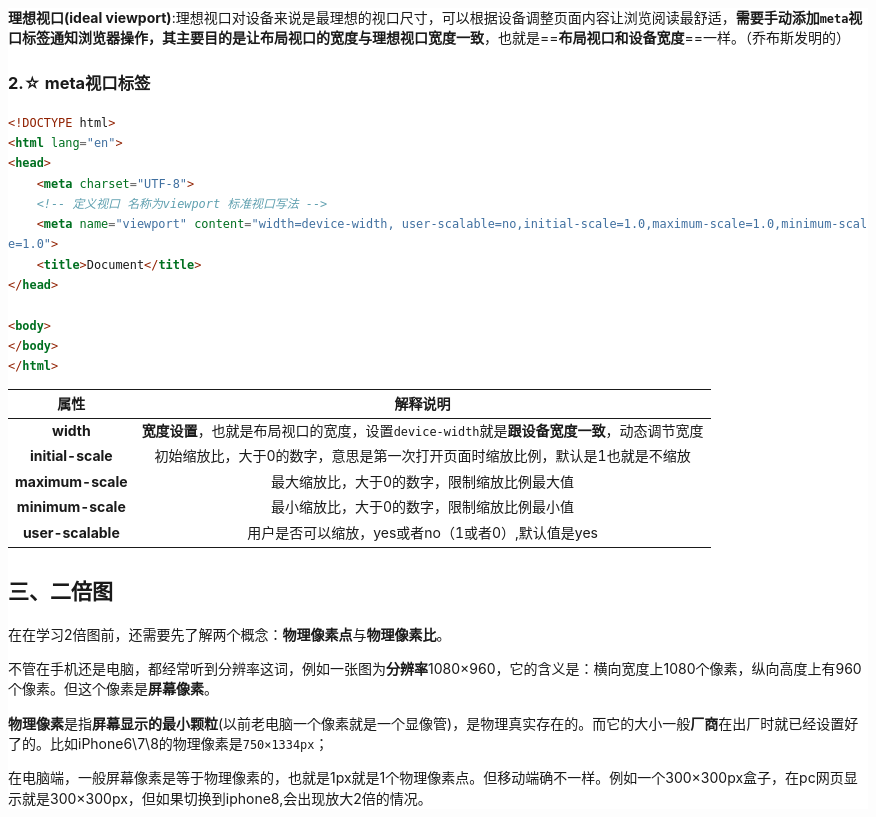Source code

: **理想视口(ideal viewport)**:理想视口对设备来说是最理想的视口尺寸，可以根据设备调整页面内容让浏览阅读最舒适，**需要手动添加`meta`视口标签通知浏览器操作，其主要目的是让布局视口的宽度与理想视口宽度一致**，也就是==**布局视口和设备宽度**==一样。（乔布斯发明的）

### 2.☆ meta视口标签

```html
<!DOCTYPE html>
<html lang="en">
<head>
    <meta charset="UTF-8">
    <!-- 定义视口 名称为viewport 标准视口写法 -->
    <meta name="viewport" content="width=device-width, user-scalable=no,initial-scale=1.0,maximum-scale=1.0,minimum-scale=1.0">
    <title>Document</title>
</head>

<body>
</body>
</html>
```

|       属性        |                           解释说明                           |
| :---------------: | :----------------------------------------------------------: |
|     **width**     | **宽度设置**，也就是布局视口的宽度，设置`device-width`就是**跟设备宽度一致**，动态调节宽度 |
| **initial-scale** | 初始缩放比，大于0的数字，意思是第一次打开页面时缩放比例，默认是1也就是不缩放 |
| **maximum-scale** |         最大缩放比，大于0的数字，限制缩放比例最大值          |
| **minimum-scale** |         最小缩放比，大于0的数字，限制缩放比例最小值          |
| **user-scalable** |      用户是否可以缩放，yes或者no（1或者0）,默认值是yes       |

## 三、二倍图

在在学习2倍图前，还需要先了解两个概念：**物理像素点**与**物理像素比**。

不管在手机还是电脑，都经常听到分辨率这词，例如一张图为**分辨率**1080×960，它的含义是：横向宽度上1080个像素，纵向高度上有960个像素。但这个像素是**屏幕像素**。

**物理像素**是指**屏幕显示的最小颗粒**(以前老电脑一个像素就是一个显像管)，是物理真实存在的。而它的大小一般**厂商**在出厂时就已经设置好了的。比如iPhone6\7\8的物理像素是`750×1334px`；

在电脑端，一般屏幕像素是等于物理像素的，也就是1px就是1个物理像素点。但移动端确不一样。例如一个300×300px盒子，在pc网页显示就是300×300px，但如果切换到iphone8,会出现放大2倍的情况。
○ ○ ○ ○ ○ ○ ○
_Assigned task_. Go through the entries and copy every line that has "minimum".

_Completed task_.
    <meta name="viewport" content="width=device-width, user-scalable=no,initial-scale=1.0,maximum-scale=1.0,minimum-scale=1.0">
| **minimum-scale** |         最小缩放比，大于0的数字，限制缩放比例最小值          |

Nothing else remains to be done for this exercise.